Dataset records
BEGIN

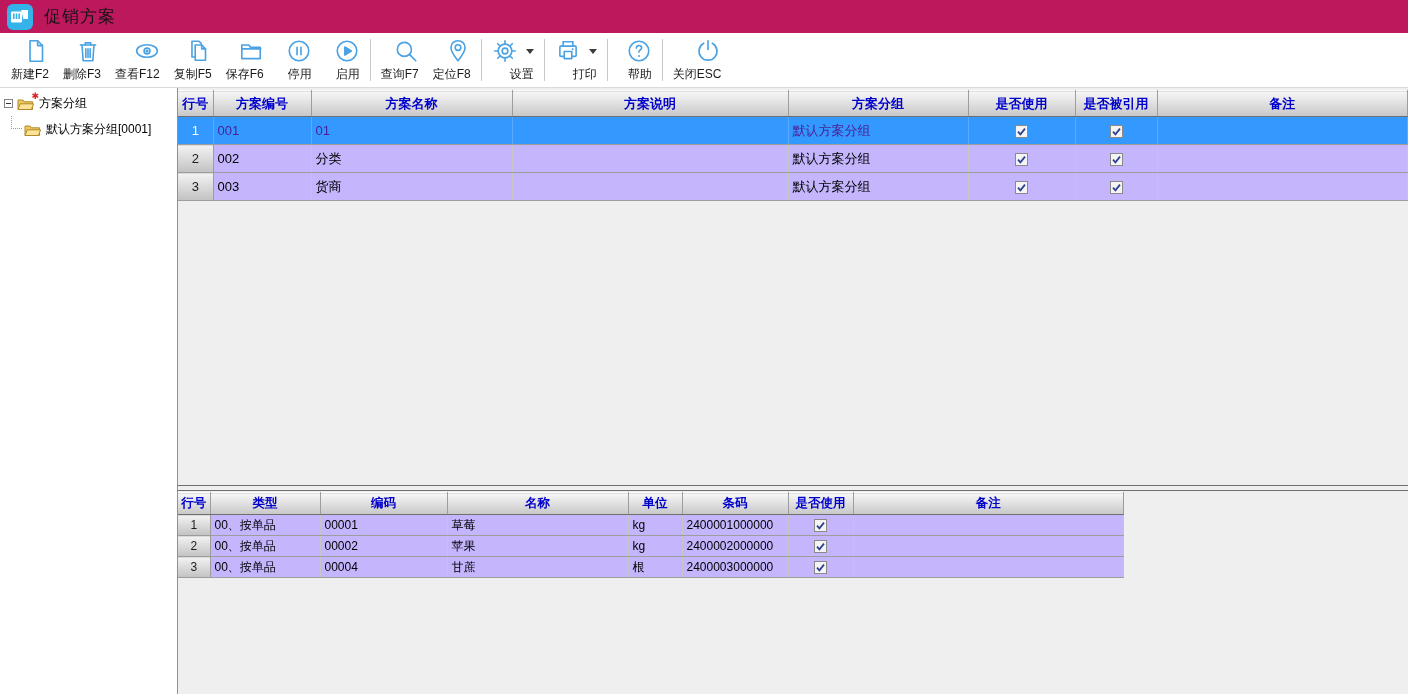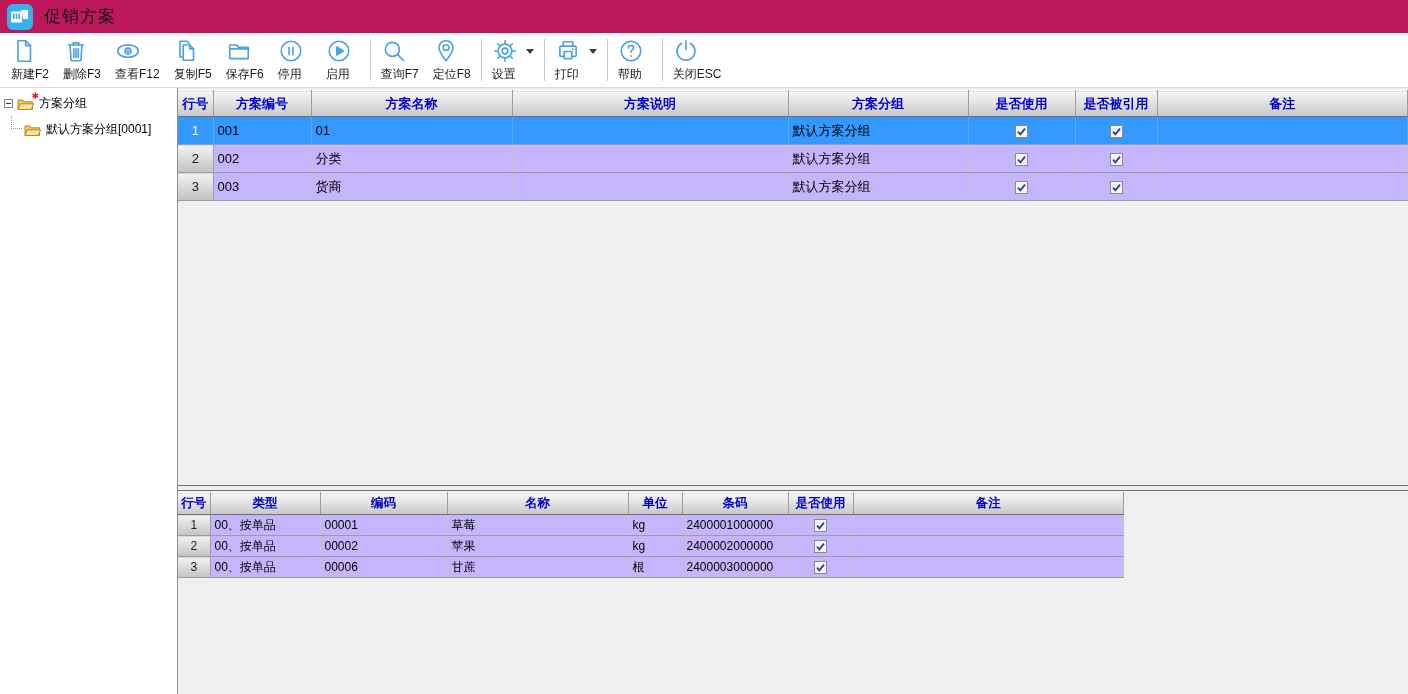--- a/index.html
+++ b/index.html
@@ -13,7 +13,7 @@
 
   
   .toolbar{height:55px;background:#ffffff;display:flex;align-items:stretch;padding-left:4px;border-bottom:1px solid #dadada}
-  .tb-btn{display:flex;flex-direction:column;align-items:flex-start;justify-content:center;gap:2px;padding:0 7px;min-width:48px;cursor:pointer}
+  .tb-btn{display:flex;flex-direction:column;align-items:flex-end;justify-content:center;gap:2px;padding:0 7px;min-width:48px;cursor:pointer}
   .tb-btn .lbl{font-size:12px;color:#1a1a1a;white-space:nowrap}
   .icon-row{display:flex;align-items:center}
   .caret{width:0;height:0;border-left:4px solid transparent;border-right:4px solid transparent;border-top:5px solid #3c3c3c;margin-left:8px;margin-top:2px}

END
BEGIN

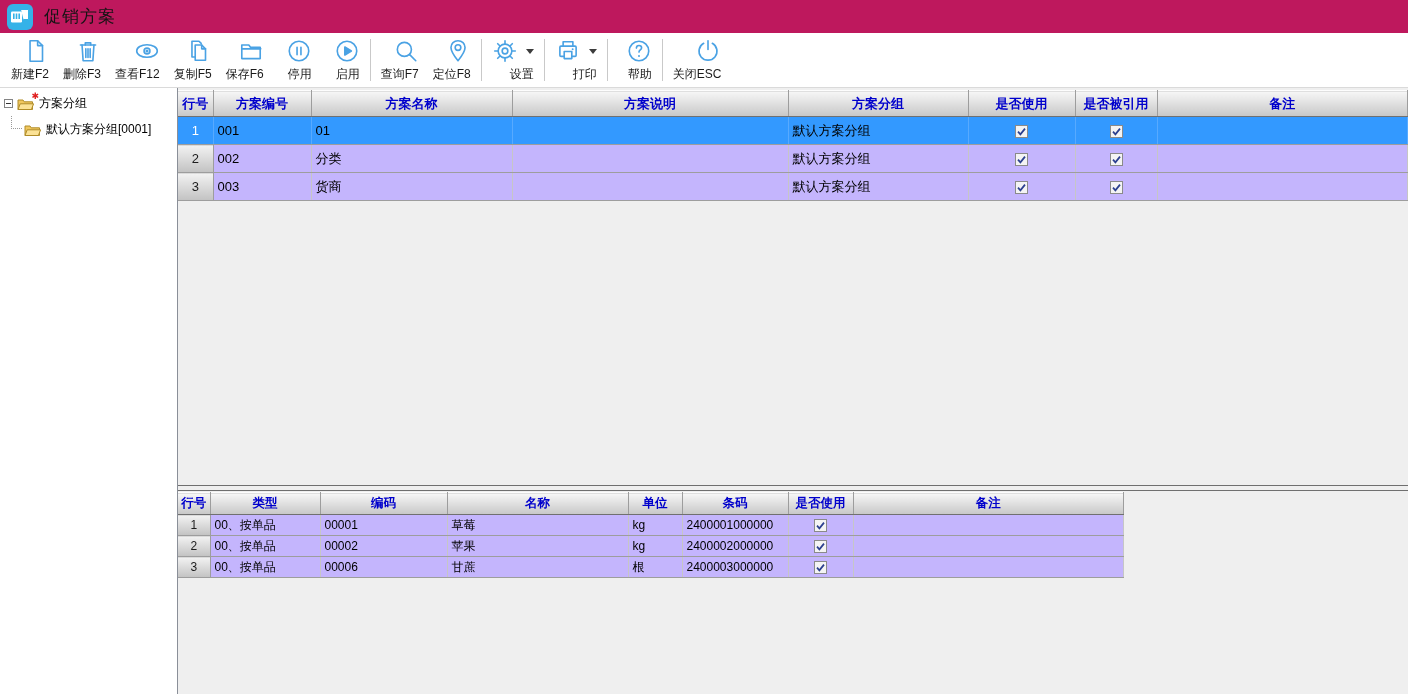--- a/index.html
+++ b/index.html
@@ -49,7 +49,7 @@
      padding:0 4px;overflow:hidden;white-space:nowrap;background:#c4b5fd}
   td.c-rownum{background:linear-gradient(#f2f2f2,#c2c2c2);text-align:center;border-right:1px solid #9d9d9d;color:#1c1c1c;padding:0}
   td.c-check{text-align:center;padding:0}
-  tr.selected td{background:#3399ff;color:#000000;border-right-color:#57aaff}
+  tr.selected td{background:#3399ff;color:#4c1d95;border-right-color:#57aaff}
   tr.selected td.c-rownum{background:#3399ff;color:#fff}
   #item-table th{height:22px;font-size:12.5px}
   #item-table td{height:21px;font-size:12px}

END
BEGIN

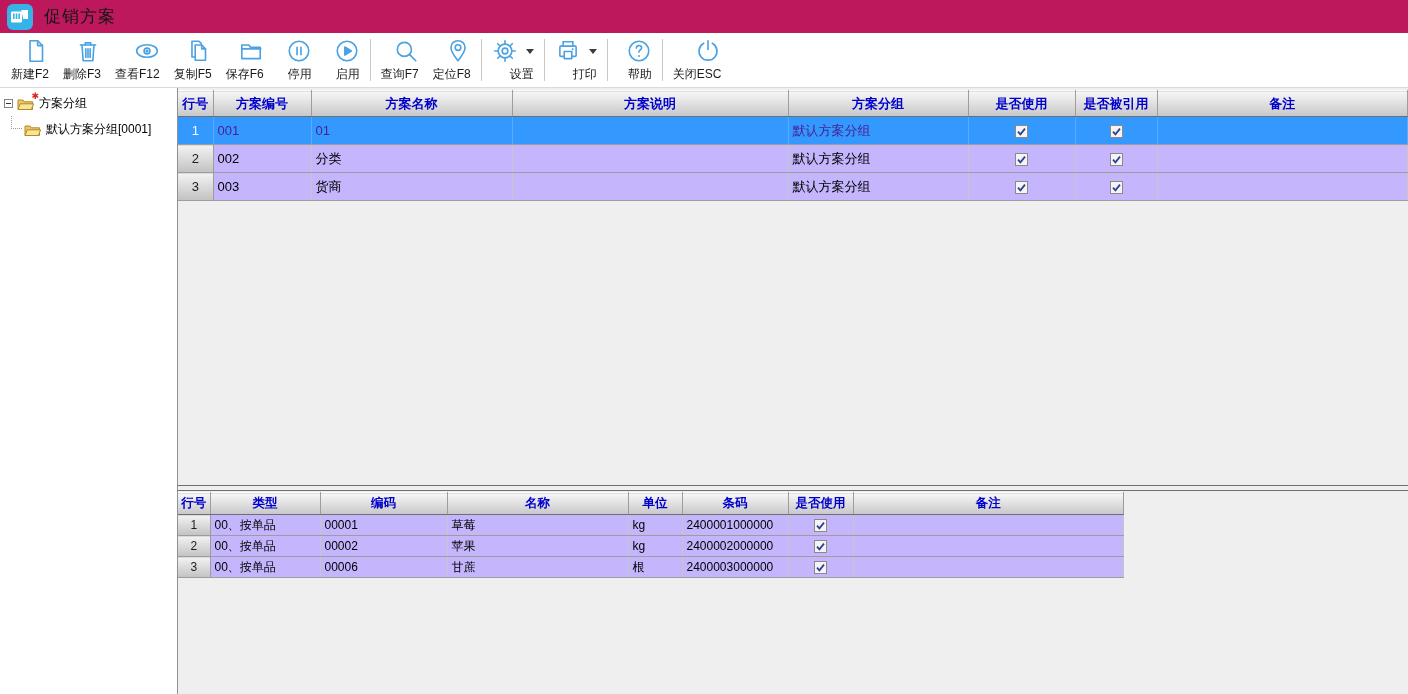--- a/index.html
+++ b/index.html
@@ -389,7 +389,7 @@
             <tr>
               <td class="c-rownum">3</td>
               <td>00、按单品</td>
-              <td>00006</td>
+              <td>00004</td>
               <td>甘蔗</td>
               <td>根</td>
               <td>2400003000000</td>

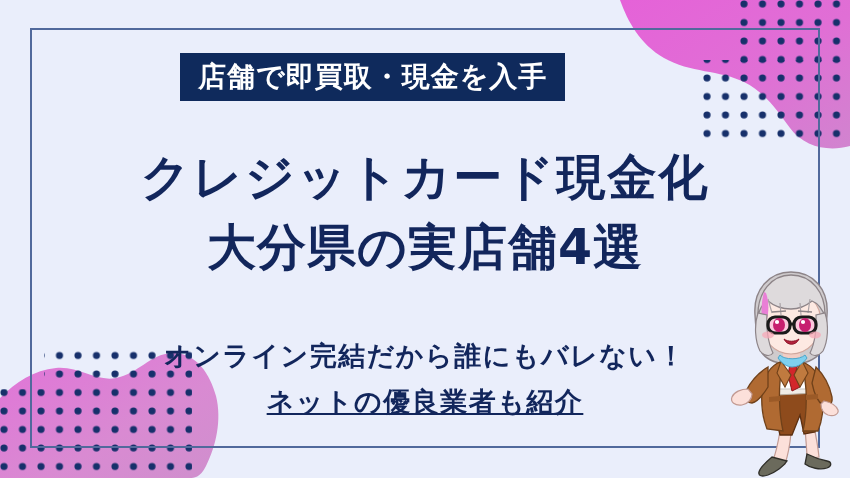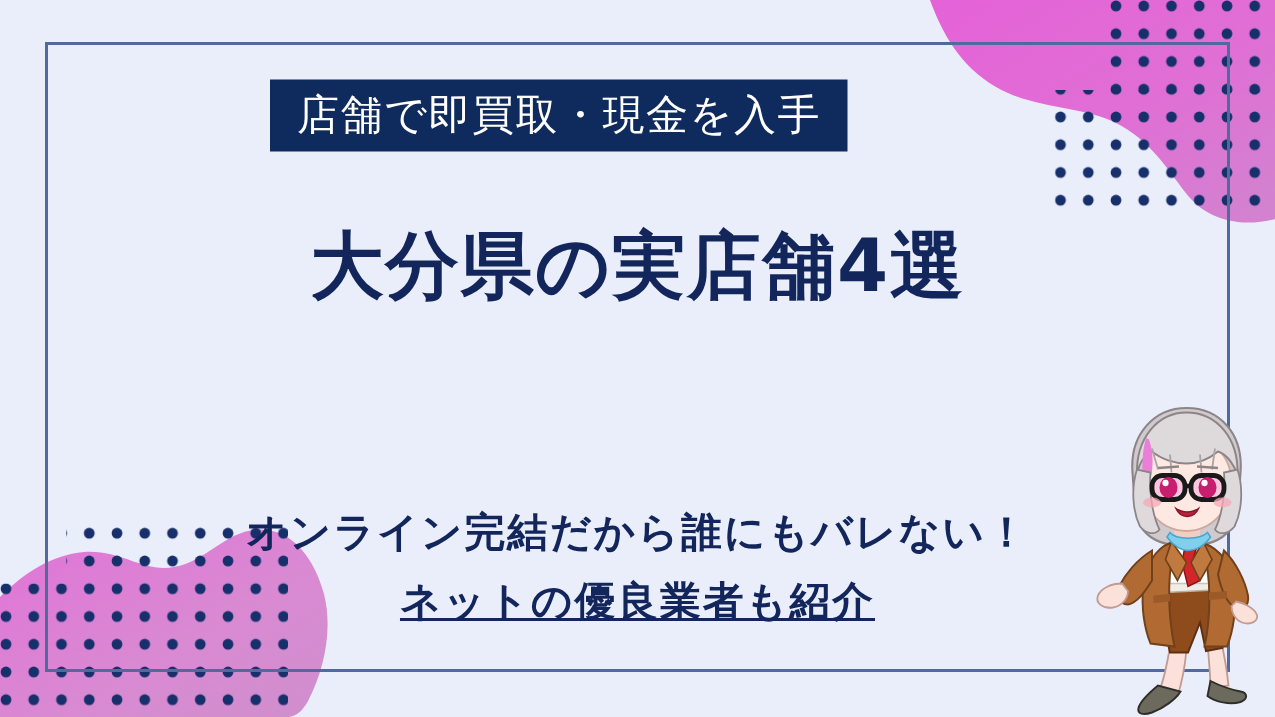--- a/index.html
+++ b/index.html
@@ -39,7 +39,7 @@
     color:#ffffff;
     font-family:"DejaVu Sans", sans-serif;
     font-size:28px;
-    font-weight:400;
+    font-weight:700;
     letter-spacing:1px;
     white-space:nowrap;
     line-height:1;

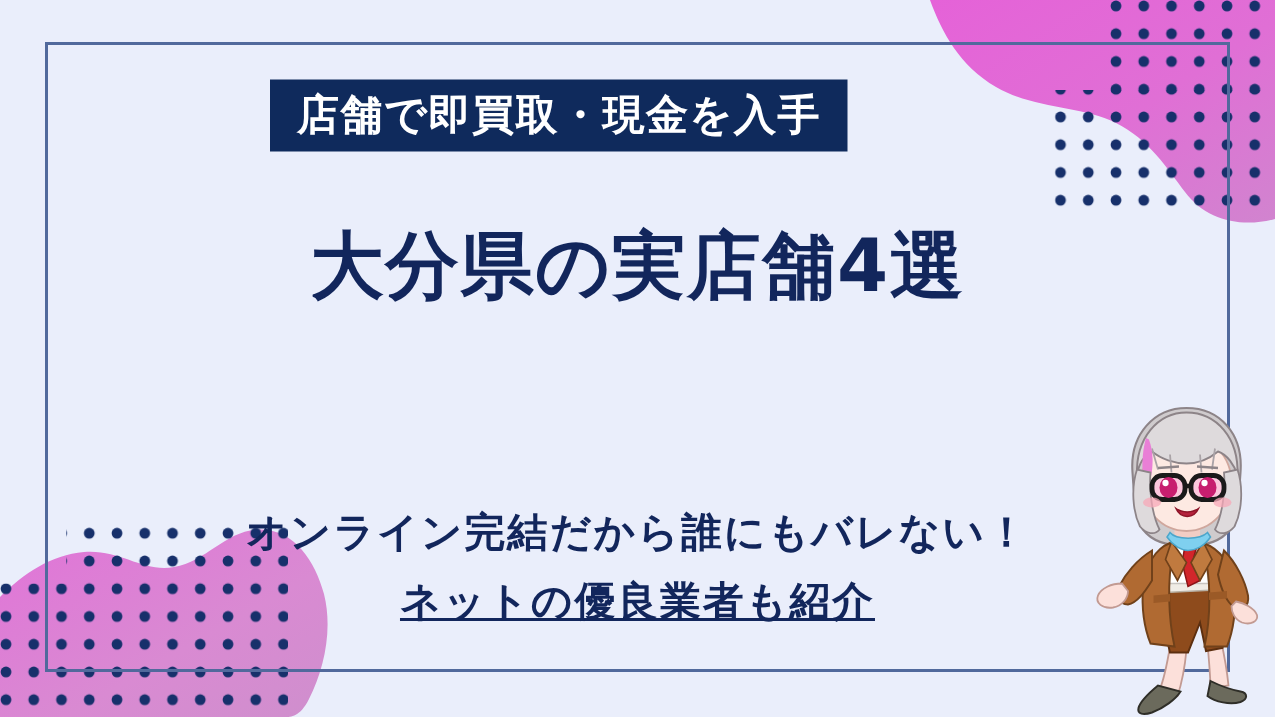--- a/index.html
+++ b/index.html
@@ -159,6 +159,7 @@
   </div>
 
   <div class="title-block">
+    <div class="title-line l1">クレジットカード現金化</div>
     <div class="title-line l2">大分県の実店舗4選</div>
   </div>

END

- [Try it]
Work out how many lines in the data include "class". Answer with the number only.

- [Output for this exercise]
4